A sua volta, il Pd accusa il Governo di “farsi umiliare dall’ Eni, accettando la chiusura della chimica di base”. “La decisione di chiudere gli stabilimenti di Brindisi e di Priolo è la certificazione della fine della chimica di base in Italia, un salto nel vuoto che renderà il nostro paese dipendente da filiere di approvvigionamento estere. Una decisione sbagliata, che risponde alla logica perversa di trasformare Eni in una realtà finanziaria senza alcuna prospettiva industriale.

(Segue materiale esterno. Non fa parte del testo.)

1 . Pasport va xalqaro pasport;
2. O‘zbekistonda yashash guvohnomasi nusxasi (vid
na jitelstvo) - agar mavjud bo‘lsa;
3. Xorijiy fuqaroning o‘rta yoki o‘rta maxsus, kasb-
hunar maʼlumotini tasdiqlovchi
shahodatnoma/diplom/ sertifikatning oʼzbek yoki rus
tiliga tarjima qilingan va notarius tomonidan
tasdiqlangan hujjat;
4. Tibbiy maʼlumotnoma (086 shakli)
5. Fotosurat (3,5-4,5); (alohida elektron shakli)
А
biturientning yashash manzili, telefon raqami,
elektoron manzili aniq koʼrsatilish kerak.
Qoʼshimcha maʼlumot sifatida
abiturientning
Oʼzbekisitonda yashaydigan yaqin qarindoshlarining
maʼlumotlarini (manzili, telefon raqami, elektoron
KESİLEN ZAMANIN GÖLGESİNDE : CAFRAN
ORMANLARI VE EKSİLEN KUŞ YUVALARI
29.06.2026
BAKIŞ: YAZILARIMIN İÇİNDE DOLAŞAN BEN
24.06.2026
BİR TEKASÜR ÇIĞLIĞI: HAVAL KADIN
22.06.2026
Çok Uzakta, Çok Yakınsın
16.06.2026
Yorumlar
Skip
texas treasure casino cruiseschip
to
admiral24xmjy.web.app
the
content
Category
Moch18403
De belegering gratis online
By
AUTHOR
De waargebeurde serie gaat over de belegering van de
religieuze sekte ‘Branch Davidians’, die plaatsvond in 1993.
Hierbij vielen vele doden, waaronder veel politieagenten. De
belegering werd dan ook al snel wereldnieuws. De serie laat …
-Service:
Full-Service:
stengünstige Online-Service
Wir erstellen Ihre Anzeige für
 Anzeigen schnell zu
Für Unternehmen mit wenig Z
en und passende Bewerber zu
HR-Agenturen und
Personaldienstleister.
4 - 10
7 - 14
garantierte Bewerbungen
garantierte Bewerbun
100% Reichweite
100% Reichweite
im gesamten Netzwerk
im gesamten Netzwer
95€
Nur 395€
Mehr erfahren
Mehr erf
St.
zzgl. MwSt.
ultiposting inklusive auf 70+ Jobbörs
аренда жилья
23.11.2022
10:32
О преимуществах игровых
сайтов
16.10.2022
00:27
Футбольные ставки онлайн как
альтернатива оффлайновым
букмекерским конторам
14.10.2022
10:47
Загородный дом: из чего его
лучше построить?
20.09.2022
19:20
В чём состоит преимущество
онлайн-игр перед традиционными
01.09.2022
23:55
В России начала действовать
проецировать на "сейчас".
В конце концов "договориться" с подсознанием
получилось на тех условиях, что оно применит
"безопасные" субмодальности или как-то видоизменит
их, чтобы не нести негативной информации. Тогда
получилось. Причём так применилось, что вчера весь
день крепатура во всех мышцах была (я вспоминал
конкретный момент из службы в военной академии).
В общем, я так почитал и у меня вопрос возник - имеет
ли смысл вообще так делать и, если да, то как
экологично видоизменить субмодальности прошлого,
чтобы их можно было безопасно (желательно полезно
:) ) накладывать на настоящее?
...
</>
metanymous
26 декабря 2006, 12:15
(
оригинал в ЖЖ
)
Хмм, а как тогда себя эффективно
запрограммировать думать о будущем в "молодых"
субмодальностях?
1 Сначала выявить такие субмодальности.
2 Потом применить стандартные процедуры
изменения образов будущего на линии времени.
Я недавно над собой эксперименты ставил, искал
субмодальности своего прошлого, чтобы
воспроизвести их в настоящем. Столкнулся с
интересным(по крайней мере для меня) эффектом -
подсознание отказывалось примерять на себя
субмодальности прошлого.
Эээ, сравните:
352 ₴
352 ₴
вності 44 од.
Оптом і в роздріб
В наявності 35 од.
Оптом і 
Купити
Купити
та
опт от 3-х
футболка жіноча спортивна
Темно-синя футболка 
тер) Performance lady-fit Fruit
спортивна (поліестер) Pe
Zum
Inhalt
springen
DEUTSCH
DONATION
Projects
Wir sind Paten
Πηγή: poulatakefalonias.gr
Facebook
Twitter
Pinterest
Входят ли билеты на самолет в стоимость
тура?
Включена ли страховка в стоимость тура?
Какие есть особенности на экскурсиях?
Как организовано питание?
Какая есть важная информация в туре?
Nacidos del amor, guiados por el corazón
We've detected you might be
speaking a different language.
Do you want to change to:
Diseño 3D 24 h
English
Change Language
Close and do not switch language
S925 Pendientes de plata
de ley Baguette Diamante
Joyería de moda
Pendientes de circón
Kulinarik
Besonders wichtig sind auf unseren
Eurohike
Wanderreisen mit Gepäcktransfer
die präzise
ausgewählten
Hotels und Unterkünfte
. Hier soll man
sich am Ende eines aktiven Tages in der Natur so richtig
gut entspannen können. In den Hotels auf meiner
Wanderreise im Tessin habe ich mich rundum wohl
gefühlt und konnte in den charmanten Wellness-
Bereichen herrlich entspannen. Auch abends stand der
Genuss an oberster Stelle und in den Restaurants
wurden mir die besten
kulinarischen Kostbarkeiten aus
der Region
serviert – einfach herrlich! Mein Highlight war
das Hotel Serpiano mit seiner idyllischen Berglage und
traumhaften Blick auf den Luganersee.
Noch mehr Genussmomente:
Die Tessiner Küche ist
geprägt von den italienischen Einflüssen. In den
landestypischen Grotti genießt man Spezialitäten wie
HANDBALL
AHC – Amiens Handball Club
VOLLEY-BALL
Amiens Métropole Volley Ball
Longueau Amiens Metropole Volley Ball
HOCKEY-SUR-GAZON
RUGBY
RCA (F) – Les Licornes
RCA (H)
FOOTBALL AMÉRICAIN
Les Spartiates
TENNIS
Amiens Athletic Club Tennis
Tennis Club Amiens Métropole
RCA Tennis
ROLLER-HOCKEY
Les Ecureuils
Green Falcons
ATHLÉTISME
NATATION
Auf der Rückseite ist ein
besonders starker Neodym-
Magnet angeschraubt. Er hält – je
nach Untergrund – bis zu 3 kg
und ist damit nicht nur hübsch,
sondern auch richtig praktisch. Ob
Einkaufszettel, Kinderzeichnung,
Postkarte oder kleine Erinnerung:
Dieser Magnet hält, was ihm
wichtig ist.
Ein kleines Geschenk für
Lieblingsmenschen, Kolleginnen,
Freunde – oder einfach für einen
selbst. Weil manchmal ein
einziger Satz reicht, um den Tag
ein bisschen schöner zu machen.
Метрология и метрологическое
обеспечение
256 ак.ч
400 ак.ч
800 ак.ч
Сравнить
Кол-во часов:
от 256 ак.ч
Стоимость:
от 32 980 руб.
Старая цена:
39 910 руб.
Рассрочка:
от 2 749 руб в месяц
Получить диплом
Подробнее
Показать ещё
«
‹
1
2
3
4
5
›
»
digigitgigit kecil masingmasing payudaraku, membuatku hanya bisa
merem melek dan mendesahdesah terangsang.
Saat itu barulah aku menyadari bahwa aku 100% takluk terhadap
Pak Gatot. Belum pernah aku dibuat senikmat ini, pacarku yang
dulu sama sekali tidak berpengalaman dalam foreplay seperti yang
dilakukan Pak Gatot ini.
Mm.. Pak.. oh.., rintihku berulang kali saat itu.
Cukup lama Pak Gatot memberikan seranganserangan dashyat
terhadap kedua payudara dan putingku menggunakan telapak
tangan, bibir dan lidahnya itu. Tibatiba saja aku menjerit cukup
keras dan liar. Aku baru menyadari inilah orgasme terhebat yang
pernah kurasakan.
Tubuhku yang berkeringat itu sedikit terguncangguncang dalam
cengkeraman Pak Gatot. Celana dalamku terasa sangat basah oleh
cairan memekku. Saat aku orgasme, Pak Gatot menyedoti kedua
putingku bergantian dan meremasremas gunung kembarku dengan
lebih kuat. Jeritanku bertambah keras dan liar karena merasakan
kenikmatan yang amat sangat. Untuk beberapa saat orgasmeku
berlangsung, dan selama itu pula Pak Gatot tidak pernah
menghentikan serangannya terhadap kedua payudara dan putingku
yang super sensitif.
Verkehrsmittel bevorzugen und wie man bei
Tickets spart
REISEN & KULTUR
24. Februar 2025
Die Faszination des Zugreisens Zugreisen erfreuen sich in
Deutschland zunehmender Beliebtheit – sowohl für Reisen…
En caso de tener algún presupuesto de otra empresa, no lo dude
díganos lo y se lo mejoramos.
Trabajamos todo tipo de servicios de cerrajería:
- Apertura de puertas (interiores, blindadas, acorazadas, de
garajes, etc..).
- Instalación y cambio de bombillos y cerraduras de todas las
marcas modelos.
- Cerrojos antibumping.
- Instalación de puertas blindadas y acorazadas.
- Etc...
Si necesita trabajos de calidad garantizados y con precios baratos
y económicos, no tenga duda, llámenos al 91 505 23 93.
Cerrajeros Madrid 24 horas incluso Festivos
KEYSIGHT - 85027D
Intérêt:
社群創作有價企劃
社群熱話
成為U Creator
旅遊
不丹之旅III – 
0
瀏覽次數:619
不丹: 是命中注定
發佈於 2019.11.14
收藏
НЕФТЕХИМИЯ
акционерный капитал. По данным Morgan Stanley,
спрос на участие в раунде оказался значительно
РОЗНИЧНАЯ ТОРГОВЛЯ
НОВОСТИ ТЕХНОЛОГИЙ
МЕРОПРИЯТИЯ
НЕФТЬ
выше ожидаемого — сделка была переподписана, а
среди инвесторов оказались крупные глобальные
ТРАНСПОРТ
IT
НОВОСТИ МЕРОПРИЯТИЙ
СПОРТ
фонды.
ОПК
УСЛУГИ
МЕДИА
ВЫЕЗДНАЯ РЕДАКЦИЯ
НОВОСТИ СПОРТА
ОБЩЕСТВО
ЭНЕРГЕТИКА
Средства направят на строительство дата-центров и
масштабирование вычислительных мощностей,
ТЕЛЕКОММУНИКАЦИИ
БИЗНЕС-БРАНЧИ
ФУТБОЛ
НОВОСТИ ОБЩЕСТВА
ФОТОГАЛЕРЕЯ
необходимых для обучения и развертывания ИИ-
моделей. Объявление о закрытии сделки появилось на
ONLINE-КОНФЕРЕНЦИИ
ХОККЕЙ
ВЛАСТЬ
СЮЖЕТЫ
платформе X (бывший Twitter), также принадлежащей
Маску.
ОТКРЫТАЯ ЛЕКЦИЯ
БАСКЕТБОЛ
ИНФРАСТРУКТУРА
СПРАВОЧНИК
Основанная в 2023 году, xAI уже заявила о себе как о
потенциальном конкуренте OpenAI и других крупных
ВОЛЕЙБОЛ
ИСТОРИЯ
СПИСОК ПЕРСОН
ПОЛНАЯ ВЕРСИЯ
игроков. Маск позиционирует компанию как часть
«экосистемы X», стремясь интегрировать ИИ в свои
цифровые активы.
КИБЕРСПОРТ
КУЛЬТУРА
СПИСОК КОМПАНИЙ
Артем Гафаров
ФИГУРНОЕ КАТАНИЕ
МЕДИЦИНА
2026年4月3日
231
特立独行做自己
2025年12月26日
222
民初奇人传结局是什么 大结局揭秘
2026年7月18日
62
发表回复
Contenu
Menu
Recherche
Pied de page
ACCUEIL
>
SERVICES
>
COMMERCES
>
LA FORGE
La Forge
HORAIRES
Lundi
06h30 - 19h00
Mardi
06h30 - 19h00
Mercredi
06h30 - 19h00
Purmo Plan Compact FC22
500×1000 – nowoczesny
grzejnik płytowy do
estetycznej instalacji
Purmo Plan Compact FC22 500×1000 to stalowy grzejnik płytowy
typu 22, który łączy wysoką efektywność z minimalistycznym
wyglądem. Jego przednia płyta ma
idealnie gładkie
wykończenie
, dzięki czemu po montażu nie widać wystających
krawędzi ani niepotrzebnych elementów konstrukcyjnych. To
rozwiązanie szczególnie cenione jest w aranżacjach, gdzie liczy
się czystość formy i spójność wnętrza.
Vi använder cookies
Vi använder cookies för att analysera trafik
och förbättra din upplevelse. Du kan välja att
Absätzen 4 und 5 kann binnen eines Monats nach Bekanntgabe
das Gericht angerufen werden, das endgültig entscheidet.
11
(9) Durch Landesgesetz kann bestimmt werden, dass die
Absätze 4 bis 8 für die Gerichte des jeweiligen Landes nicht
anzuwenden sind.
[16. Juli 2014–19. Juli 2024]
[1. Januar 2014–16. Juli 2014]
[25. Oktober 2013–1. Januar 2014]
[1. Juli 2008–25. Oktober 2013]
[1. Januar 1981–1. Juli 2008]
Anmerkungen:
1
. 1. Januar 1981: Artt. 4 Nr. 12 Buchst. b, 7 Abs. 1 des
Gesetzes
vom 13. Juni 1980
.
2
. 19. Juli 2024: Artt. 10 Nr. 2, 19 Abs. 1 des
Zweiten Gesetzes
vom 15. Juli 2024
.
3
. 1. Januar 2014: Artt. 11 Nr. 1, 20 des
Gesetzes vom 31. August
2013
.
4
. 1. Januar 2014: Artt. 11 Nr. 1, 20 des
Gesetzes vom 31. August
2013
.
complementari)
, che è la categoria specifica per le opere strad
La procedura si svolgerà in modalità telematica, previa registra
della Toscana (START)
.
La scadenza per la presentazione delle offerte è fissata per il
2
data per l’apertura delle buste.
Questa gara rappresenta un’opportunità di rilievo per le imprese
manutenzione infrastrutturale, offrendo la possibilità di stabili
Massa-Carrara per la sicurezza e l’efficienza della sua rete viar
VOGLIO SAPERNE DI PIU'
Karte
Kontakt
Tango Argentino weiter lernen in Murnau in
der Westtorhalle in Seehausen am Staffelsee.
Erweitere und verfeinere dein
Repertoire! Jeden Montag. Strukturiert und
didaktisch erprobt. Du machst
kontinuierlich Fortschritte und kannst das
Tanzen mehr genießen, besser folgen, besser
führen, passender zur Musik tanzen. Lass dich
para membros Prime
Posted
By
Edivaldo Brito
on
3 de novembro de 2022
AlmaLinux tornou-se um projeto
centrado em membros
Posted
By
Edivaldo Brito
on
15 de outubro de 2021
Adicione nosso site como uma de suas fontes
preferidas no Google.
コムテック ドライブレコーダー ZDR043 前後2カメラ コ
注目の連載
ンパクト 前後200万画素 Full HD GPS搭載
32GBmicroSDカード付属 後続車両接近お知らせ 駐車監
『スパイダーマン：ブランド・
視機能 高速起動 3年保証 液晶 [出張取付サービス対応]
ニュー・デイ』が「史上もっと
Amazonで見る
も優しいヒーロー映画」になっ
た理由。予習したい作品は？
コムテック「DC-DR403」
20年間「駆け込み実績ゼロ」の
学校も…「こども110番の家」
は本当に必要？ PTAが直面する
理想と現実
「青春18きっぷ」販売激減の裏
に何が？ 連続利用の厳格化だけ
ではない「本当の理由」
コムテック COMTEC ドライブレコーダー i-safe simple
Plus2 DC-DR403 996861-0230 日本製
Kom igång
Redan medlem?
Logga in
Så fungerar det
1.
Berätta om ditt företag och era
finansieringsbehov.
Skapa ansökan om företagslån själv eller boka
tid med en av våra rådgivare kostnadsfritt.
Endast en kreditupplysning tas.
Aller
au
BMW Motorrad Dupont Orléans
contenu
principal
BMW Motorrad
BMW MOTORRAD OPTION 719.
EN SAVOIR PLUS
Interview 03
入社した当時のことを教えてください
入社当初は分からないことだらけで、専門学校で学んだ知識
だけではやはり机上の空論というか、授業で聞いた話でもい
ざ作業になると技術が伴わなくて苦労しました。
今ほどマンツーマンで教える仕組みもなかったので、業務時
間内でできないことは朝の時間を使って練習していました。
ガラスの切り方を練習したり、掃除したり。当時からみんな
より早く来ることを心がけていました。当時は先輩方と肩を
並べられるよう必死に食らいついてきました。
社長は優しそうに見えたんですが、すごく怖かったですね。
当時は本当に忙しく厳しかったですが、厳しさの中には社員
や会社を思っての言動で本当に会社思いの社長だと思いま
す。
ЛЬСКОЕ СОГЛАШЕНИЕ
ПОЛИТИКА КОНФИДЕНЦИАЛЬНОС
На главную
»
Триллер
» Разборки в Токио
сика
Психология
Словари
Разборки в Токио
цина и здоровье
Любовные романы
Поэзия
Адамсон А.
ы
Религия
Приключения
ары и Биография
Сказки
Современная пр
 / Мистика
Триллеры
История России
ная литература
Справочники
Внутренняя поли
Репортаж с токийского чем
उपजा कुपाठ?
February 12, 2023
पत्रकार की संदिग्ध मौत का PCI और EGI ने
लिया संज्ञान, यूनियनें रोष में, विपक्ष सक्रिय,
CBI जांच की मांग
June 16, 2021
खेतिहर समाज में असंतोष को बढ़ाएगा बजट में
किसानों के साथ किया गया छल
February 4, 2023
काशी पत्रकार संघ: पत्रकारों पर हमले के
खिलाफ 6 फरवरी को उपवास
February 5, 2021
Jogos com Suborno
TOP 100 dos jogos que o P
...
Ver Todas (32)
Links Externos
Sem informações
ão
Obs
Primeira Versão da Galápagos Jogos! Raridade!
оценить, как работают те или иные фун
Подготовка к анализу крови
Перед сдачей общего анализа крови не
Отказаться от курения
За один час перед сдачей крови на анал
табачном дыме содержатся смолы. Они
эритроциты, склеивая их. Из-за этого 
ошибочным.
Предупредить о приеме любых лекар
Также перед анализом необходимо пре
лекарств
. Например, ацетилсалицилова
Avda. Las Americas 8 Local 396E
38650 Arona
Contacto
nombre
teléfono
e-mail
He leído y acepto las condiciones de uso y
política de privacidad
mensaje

Il tutto nel silenzio del Governo che si umilia ad accettare che un tavolo cruciale per il destino dell’industria Italiana e di migliaia di lavoratori si svolga nella sede di Eni e non a Palazzo Chigi”, dichiarano i deputati dem Antonella Forattini, Ubaldo Pagano e Claudio Stefanazzi, a loro volta presenti alla manifestazione Cgil.